1.What are the stakeholders that should be involved in applying Machine Learning in symptom prediction? What are their roles and responsibilities?
= 1.1 Oncologists and Other Healthcare Professionals (Medical Expertise): Provide medical knowledge to guide model development and ensure the predictions align with clinical reality. Their role also includes ensuring ethical considerations in symptom management are addressed for patient safety.
1.2 Data Scientists (Machine Learning Expertise): Develop the model and ensure the machine learning algorithms are accurate, reliable, and technically robust.
1.3 Patients: Provide accurate information about their symptoms and experiences to improve the model’s accuracy. Once the model is launched, they can offer feedback on the effectiveness of the predictions.
2. What potential ethical considerations or challenges should researchers and clinicians keep in mind when developing and deploying machine learning models to predict cancer symptoms?
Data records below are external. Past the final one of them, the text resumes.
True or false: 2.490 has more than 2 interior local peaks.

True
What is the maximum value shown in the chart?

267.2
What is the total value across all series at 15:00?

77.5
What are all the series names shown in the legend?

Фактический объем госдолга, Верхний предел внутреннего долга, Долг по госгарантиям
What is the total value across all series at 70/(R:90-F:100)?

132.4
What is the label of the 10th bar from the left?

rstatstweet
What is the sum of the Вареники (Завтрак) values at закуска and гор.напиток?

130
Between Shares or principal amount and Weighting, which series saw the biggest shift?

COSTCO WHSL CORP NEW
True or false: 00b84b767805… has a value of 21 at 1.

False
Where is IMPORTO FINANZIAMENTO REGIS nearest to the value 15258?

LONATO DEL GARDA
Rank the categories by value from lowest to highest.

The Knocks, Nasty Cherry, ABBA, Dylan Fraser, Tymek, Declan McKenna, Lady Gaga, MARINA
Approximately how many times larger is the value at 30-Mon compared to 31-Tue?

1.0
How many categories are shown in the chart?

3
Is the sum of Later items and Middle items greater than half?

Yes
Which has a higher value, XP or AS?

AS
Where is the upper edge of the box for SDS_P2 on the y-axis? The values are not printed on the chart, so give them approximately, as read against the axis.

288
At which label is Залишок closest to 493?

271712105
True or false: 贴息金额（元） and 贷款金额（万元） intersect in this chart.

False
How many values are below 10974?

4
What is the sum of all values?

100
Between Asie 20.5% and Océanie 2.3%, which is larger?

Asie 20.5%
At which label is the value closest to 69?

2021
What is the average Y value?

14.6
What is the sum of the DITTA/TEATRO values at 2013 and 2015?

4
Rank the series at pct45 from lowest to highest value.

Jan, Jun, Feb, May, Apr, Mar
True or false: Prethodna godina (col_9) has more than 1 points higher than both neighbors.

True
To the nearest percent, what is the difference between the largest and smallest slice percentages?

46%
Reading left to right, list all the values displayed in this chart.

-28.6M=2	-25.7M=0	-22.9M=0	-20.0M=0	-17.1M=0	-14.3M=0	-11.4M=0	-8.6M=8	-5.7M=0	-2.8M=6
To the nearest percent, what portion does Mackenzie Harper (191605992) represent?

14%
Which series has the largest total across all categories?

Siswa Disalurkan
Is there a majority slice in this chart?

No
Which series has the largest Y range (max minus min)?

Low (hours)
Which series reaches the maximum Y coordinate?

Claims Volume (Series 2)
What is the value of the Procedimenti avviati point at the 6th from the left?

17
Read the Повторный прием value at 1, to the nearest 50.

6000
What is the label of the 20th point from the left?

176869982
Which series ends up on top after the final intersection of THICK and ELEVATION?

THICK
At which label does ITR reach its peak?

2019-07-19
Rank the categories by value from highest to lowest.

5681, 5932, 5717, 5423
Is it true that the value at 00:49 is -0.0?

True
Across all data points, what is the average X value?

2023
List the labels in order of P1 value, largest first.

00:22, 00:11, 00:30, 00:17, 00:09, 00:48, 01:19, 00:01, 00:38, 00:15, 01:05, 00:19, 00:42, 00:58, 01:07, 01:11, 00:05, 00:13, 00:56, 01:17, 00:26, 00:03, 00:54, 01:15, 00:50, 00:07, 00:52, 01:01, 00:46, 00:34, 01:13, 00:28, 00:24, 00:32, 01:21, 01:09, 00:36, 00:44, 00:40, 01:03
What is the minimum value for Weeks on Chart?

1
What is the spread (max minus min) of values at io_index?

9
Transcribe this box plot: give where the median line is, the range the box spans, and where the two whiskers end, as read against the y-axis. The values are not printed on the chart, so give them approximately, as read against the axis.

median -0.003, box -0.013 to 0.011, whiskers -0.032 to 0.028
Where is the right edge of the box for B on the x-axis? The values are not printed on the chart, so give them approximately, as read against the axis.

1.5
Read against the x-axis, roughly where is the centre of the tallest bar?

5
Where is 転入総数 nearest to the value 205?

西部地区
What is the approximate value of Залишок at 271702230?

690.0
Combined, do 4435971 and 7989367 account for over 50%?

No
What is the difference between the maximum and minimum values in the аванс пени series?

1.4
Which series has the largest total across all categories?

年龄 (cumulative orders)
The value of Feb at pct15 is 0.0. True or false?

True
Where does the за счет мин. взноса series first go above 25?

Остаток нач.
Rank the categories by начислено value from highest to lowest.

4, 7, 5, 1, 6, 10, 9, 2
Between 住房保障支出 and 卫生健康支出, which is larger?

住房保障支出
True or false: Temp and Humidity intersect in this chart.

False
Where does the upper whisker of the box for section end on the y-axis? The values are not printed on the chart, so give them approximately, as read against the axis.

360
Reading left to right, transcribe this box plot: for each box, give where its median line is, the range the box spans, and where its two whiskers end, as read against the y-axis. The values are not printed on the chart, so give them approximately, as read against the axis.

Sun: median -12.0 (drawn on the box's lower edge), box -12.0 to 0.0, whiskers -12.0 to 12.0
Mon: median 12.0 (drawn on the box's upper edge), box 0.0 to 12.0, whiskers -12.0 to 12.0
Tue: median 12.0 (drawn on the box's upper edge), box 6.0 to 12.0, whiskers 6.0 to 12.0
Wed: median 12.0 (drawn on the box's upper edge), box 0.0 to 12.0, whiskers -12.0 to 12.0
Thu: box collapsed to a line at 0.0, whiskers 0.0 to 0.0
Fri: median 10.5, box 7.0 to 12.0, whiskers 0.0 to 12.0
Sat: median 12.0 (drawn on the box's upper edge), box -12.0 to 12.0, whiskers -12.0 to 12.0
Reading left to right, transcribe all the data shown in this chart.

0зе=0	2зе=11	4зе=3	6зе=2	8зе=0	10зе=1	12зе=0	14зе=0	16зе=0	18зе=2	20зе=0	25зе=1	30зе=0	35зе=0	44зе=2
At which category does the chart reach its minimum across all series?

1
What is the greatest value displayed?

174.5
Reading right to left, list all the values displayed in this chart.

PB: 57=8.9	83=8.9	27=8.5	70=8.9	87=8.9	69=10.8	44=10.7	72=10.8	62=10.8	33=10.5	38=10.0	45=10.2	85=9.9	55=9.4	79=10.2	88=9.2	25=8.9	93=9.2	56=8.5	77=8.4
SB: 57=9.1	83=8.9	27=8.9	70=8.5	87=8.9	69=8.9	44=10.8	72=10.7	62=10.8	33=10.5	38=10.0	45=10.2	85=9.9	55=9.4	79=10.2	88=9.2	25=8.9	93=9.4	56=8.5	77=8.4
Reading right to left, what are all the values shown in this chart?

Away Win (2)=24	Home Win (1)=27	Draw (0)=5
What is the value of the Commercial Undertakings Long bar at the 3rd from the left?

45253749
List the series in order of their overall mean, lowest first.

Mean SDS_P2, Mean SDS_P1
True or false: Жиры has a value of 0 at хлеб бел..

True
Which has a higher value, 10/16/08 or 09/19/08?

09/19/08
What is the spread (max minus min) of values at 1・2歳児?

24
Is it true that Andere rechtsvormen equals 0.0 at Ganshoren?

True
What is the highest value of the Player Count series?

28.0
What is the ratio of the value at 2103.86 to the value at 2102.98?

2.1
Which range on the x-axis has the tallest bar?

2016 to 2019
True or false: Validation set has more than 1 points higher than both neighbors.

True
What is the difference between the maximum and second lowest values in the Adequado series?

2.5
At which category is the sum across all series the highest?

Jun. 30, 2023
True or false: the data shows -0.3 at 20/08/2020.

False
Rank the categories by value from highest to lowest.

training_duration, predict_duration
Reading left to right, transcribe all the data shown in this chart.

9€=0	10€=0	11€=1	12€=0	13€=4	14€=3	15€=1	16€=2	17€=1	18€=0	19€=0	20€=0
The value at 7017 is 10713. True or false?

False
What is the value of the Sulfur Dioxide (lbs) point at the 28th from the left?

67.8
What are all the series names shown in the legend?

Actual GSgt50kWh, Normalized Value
= 2.1 Ethical considerations: Researchers and clinicians should prioritize data privacy and ensure informed consent from patients. This will provide transparency in how patient data is used during the model’s development and application. Protecting patient privacy throughout the data collection, storage, and analysis phases is essential to maintaining trust and ethical integrity.
2.2 Challenges: A significant challenge is managing biased data. While more input data generally improves the reliability and accuracy of machine learning models, biased input data can lead to skewed predictions. In the worst-case scenario, it could lead to inaccurate predictions that may harm patients.